The sun rises over the old Spanish buildings in the center of San Miguel de Allende, the most hipster town in Mexico. Old men warm up in the sunshine on park benches as pigeons gather for their morning feeding. I walk a mile out of town, set out hiking up a steep and brushy slope above a stony arroyo. Halfway up is a road, overgrown with brush, leading to the summit. Vacant cul-de-sacs lie on every hand. At the top is a concrete shell of an unfinished mansion, covered in graffiti art and tags, the open upstairs providing a commanding view over the town and the hills beyond. The physical activity has been relaxing, no need for herbal stimulation. But the road leads down to a locked gate, a fence topped with razor wire. Serious but incomplete security. I find my way out the way I came in and return to the town center.

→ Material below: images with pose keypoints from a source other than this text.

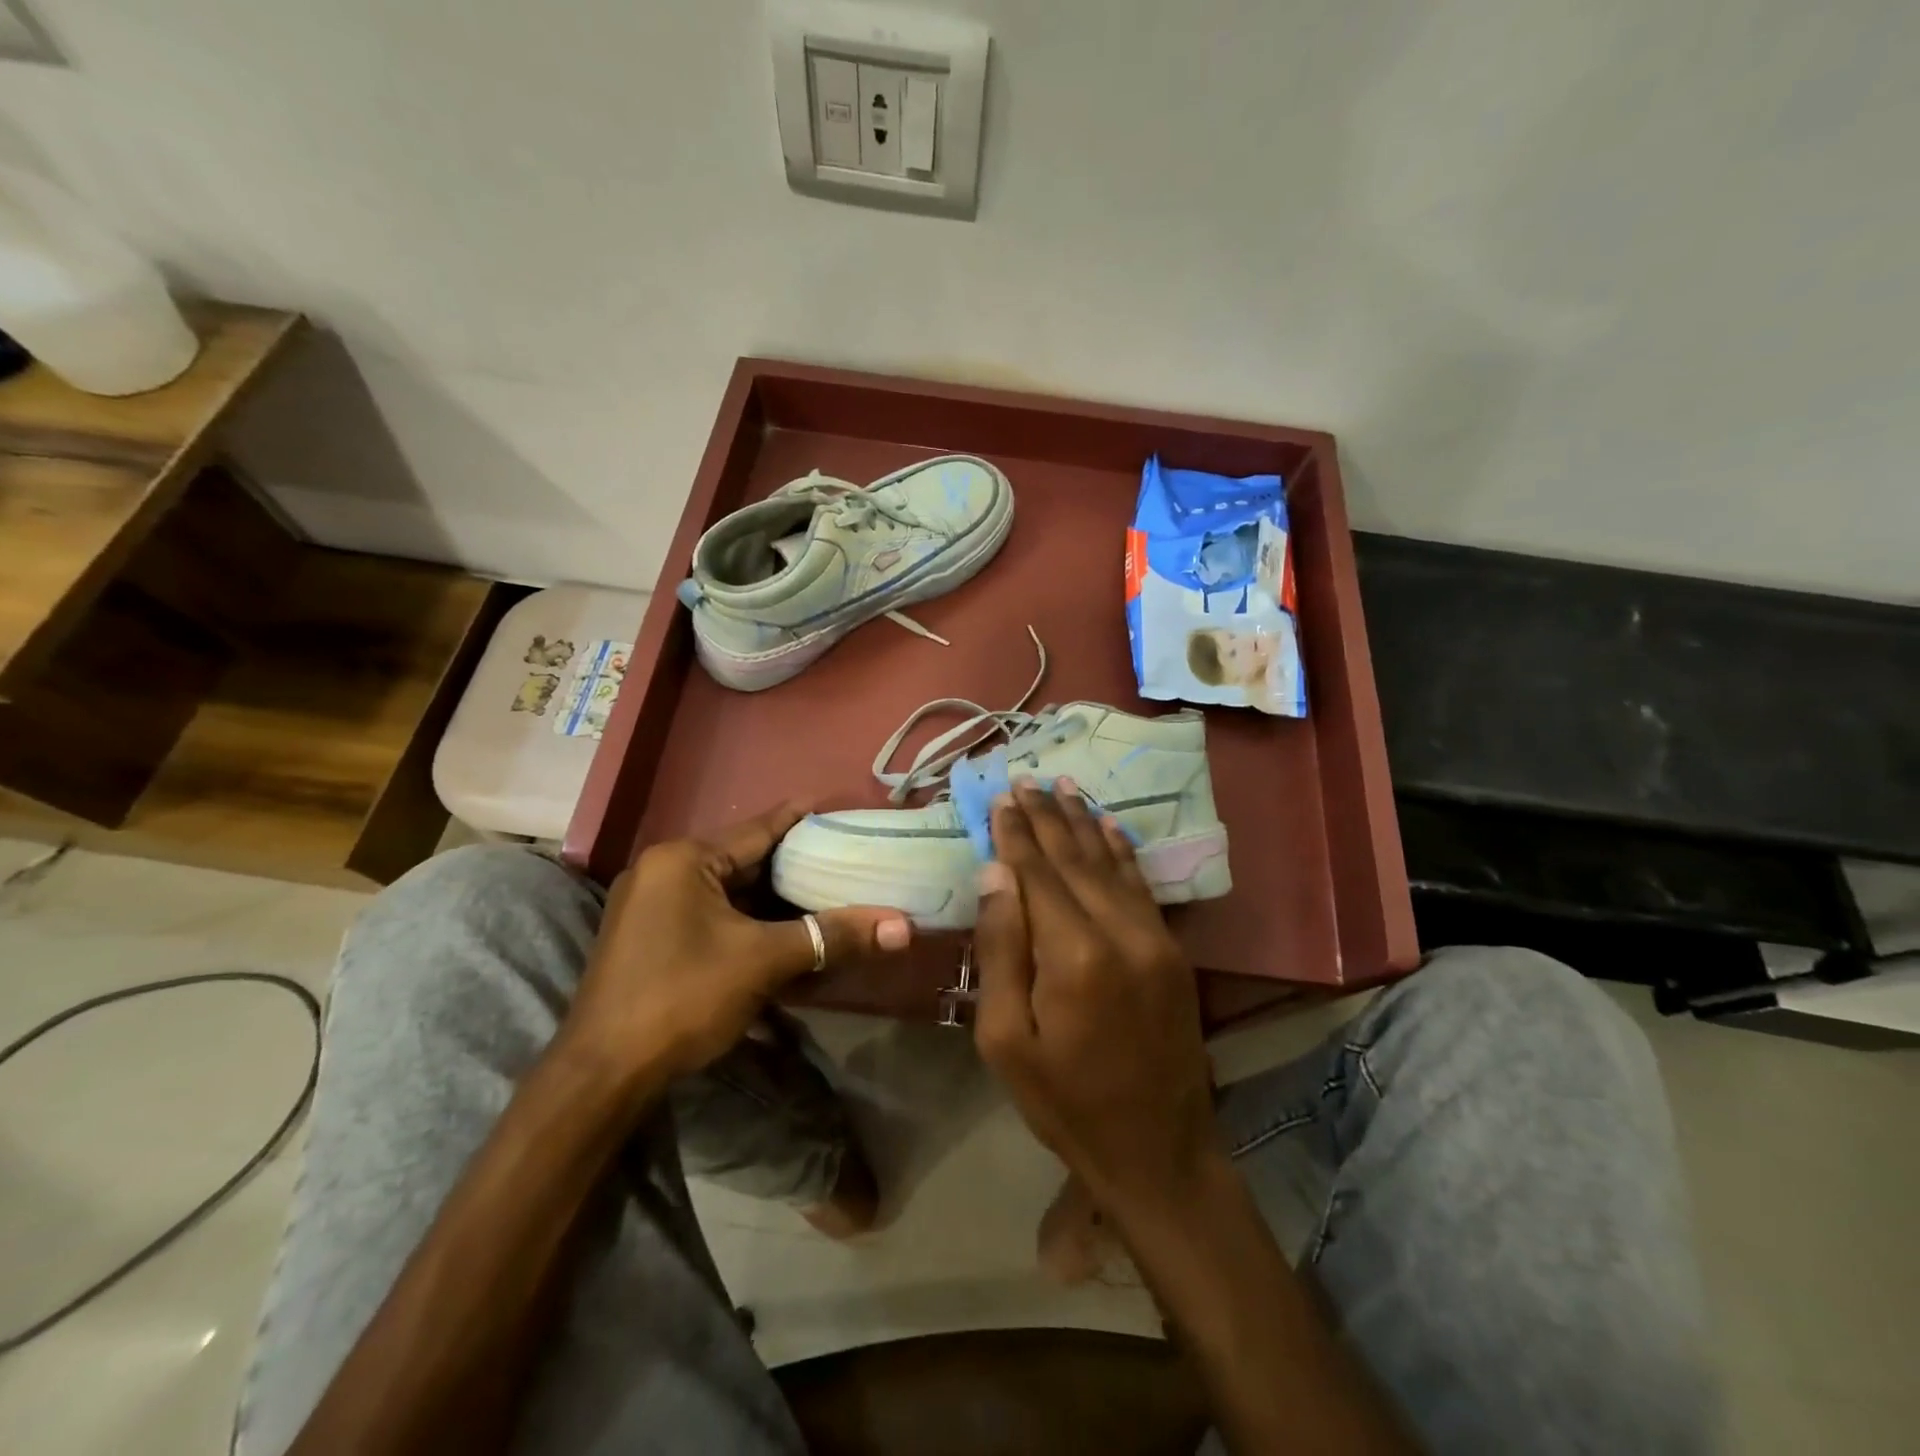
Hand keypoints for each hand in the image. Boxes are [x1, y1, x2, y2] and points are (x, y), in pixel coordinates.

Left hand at [564, 802, 912, 1082]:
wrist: (602, 1075)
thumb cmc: (682, 997)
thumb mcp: (763, 961)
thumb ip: (832, 936)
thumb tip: (901, 927)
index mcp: (683, 859)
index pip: (758, 828)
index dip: (802, 819)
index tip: (839, 807)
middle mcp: (663, 870)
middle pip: (744, 860)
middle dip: (794, 864)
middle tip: (845, 859)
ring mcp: (651, 905)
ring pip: (729, 891)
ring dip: (773, 897)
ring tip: (825, 891)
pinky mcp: (650, 937)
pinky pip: (711, 914)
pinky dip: (748, 920)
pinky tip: (782, 930)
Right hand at [972, 780, 1219, 1214]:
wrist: (1157, 1150)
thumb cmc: (1064, 1101)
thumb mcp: (1003, 1039)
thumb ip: (1000, 949)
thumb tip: (995, 873)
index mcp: (1072, 954)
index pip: (1036, 873)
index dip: (1016, 833)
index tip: (1002, 797)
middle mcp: (1118, 931)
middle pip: (1074, 858)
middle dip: (1047, 817)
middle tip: (1026, 779)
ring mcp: (1153, 937)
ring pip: (1111, 863)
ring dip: (1085, 822)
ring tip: (1064, 786)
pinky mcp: (1172, 950)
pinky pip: (1142, 885)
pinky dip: (1122, 850)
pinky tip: (1110, 826)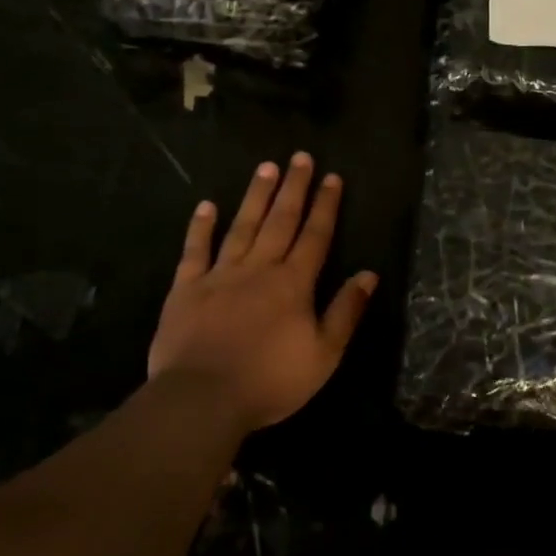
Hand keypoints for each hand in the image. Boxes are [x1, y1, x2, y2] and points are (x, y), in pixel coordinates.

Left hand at [149, 152, 377, 432]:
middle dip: (293, 188)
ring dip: (255, 196)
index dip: (325, 206)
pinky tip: (206, 206)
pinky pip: (195, 251)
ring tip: (266, 168)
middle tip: (300, 157)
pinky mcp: (186, 288)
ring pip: (242, 226)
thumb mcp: (324, 354)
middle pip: (280, 221)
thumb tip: (368, 274)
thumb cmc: (270, 380)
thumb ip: (345, 311)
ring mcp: (220, 275)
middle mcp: (259, 269)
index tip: (332, 177)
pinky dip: (201, 227)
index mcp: (293, 284)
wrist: (203, 398)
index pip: (315, 236)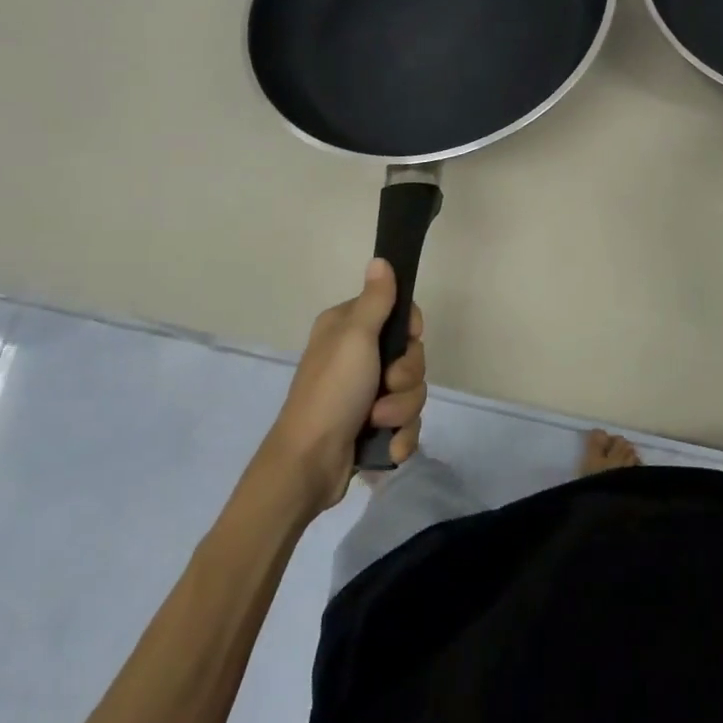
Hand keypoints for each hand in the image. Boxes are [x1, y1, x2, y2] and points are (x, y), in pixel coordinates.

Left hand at [261, 259, 427, 512]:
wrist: (310, 463)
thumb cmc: (332, 391)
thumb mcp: (355, 338)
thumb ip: (375, 300)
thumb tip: (381, 259)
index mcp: (349, 329)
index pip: (400, 315)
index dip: (411, 331)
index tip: (408, 341)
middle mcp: (358, 357)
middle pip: (412, 357)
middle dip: (406, 378)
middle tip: (385, 385)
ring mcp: (366, 394)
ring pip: (413, 392)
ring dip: (401, 410)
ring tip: (377, 421)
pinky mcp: (374, 426)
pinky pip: (407, 423)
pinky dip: (400, 435)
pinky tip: (386, 445)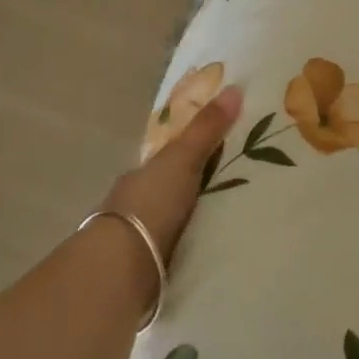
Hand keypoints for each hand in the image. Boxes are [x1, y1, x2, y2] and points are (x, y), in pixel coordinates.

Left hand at [106, 86, 243, 262]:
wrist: (120, 268)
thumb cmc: (150, 204)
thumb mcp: (182, 159)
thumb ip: (206, 129)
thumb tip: (235, 87)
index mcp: (141, 175)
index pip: (168, 160)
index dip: (191, 154)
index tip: (223, 154)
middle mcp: (136, 203)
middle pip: (171, 191)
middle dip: (195, 190)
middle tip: (237, 189)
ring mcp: (139, 238)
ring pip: (172, 223)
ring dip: (194, 222)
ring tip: (233, 222)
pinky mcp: (148, 270)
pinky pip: (177, 251)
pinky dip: (192, 247)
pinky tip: (214, 250)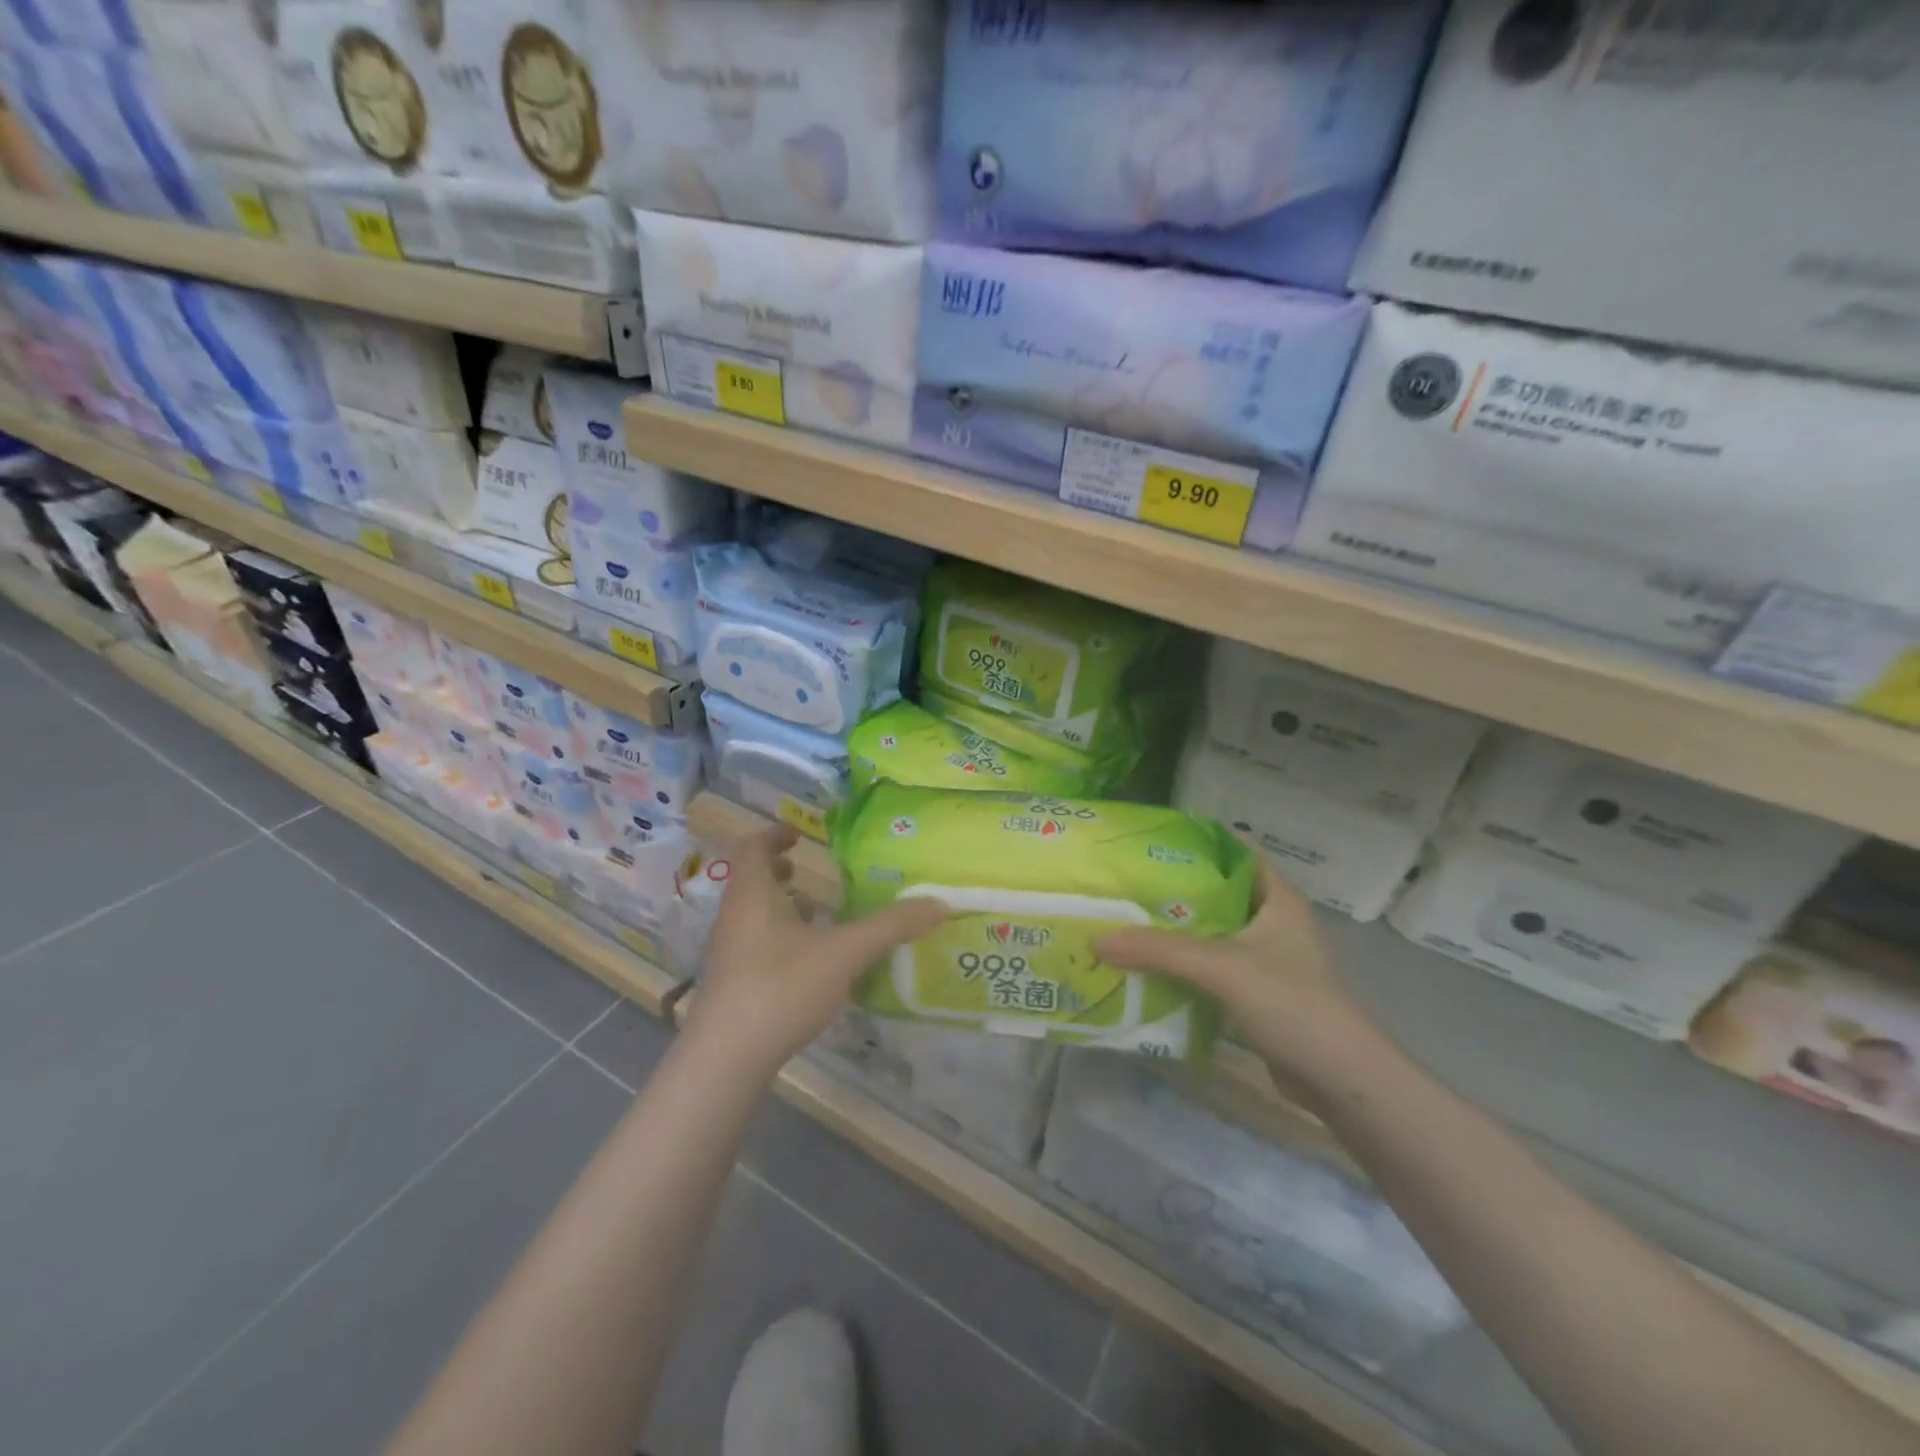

On this warm holiday weekend, hordes of uber-fashionable young people from Mexico City stroll through the streets and shops. The occasional gringo in shorts and T-shirt looks barbaric, uncivilized by comparison. This town feels safe for curb camping; the only issue a complete lack of public bathrooms. It is half a mile to the dark arroyo bridge. This is not what I envisioned.

The next day, the town of Dolores Hidalgo is nearly shut down for a parade celebrating the start of the Mexican Revolution in November 1910. Loudspeakers play martial music in the plaza as soldiers, police, schoolchildren, and dancers pass by in endless procession. The day has warmed up, and ice cream vendors ply the crowds of spectators. Yet surrounded by so much cheer and happiness, I only feel hollow and withdrawn. For lack of anything better to do, I drive west into the hills, camping next to a dirt ranch road overlooking a small mountain valley. Guanajuato-bound traffic buzzes by below on the way to the fabled city of silver, once the wealthiest in all of Mexico.

Early the next morning, I set out, topping the rise and descending through the quiet, winding streets into a subterranean world. This city is so cramped for space that 95% of traffic flows underground, parking in underground garages and climbing stairways into a world where pedestrians are king and cars creep through alleys barely wide enough to fit them. Many of the alleys are off-limits to cars, a delightful maze of steep pathways winding whimsically between buildings of every conceivable color. This is a great place to get lost repeatedly, climbing the steep canyon in which the city is built to descend again to the center. Above the brilliantly white edifice of the college is an especially steep neighborhood, cars parked in every available spot or driving dangerously fast down the steep and winding grades to disappear with an echoing roar into one of the tunnels which serve as expressways to the outside world. It is nigh impossible to leave the city without going underground, a passageway to a wholly different world from the bleak sprawl beyond this sheltered time capsule. Hostels abound here, and I find a cheap bed in a cavernously empty place complete with cold shower and living room. At night, resident mosquitoes cruise freely through the place to attack me in my bed. Just outside is a road so narrow that pedestrians have to step aside and wait for an automobile to pass between two buildings. This is not a place to be driving a large American vehicle; my truck stays safely belowground in a roadside parking spot. Guanajuato is a gem of a city, but I must be moving on.

Out of the encircling hills, the country is flat and industrialized, highways busy and well-maintained. Large cities pass by; Silao, León, their town centers mostly devoid of people, immaculately clean. I keep going, onward into the northeast corner of Jalisco, a land of blue agave fields, farms for miles and miles. Then Aguascalientes, where I lose my way and drive in mounting frustration until I stumble upon the highway north. Finally, Zacatecas approaches, the fields dry and brown with winter’s cold up here, a highland landscape totally deforested centuries ago.